Myśliwi też mają zakaz wstępu do lasów! Ministerstwo wyjaśniło nowe przepisy

Bartosz Godziński
W związku z trwającą epidemią koronawirusa zakazano wstępu do lasów. Sporo osób zdenerwowała jednak informacją, że nowym rygorami nie zostali objęci myśliwi. Ministerstwo Środowiska sprostowało te informacje. "To nieprawda" – czytamy w oświadczeniu.
Myśliwi jednak nie mogą w czasie obecnej epidemii iść na polowanie Fot. Agnieszka Morcinek/Agencja Gazeta
"Od 3 do 11 kwietnia myśliwi nie mogą organizować w lesie polowań ani - tak jak każdy inny obywatel - nawet przebywać w lasach" – doprecyzowuje Ministerstwo Środowiska. Tym samym zaprzecza doniesieniom medialnym o równych i równiejszych.

Czytaj też: Paulina Młynarska oburzona zakazem chodzenia do lasu. "Chora władzo! Walcie się!"

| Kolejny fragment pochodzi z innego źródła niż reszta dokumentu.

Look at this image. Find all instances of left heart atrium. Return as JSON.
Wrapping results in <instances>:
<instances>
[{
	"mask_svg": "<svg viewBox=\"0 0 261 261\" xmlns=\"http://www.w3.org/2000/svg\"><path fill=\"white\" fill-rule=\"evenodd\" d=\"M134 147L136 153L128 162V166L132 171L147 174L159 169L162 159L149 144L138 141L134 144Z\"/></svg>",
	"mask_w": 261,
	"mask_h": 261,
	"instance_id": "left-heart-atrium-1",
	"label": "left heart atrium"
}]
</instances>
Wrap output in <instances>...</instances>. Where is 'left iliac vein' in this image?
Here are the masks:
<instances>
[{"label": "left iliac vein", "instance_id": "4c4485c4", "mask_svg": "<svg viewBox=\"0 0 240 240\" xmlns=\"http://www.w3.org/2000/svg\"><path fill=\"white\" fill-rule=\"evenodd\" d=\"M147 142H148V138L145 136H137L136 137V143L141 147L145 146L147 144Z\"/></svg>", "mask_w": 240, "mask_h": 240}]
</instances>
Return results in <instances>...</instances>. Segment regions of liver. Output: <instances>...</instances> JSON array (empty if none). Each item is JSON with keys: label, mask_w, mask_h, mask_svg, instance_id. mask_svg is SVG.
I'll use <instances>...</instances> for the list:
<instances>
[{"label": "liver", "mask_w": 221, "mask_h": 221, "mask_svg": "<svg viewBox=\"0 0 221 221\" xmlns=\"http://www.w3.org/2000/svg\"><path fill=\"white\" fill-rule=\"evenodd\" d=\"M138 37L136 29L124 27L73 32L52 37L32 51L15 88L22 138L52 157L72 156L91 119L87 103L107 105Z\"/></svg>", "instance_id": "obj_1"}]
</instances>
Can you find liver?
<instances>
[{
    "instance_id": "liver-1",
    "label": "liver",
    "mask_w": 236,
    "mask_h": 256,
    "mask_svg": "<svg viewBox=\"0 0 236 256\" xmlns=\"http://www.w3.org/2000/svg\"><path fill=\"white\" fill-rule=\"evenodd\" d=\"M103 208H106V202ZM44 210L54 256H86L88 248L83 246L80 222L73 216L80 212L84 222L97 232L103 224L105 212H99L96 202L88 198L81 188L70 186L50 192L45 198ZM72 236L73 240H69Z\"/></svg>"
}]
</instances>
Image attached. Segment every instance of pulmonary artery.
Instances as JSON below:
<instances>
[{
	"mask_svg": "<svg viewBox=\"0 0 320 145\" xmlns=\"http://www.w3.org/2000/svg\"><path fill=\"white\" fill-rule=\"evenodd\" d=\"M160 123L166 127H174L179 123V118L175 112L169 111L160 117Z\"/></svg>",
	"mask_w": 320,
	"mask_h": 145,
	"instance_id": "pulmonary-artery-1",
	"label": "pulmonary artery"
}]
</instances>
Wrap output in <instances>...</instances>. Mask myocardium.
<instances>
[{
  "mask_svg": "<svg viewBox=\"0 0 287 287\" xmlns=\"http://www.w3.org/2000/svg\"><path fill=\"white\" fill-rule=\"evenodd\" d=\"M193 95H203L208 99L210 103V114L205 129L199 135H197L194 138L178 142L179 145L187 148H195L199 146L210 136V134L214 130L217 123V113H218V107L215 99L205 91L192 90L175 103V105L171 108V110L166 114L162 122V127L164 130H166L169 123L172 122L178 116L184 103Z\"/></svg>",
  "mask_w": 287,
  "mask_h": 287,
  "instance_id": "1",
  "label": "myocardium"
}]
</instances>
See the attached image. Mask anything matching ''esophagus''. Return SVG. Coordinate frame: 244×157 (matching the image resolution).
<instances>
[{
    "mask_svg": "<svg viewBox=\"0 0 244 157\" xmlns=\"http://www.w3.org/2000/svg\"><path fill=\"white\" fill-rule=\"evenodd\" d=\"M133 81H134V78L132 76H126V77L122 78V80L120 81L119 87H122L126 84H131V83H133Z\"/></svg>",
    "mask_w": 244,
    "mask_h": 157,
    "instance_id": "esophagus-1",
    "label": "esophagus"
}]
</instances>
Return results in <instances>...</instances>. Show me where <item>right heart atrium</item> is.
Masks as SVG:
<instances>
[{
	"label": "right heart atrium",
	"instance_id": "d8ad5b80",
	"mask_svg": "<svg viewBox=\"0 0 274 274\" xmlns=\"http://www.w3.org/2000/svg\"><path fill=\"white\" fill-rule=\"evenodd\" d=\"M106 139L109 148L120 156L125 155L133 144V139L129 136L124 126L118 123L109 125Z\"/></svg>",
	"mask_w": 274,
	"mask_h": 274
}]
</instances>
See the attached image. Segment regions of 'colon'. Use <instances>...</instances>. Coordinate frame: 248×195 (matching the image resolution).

"Według ekspertów wzmożone wycieczki do lasów i parków narodowych spowodowałyby transmisję wirusa na peryferia miast, co grozi pojawieniem się nowych ognisk zakażeń. Epidemiolodzy wskazują, że odnotowany wzrost zachorowań w ostatnich dniach jest właśnie skutkiem rozprężenia obserwowanego w czasie minionego ciepłego weekendu" – czytamy. Są pewne wyjątki. Nie dotyczą jednak "rekreacyjnych" polowań. "Myśliwi mogą się przemieszczać, ale poza zamkniętym obszarem, wyłącznie w celu szacowania szkód łowieckich, zabezpieczania pól rolników przed szkodami, dokonywania niezbędnych napraw lub wykonywania poleceń odpowiednich władz związanych zapobiegających rozprzestrzenianiu się Afrykańskiego Pomoru Świń, który zagraża polskim rolnikom. Jednak poza zamkniętymi terenami zielonymi" – zaznacza resort w komunikacie.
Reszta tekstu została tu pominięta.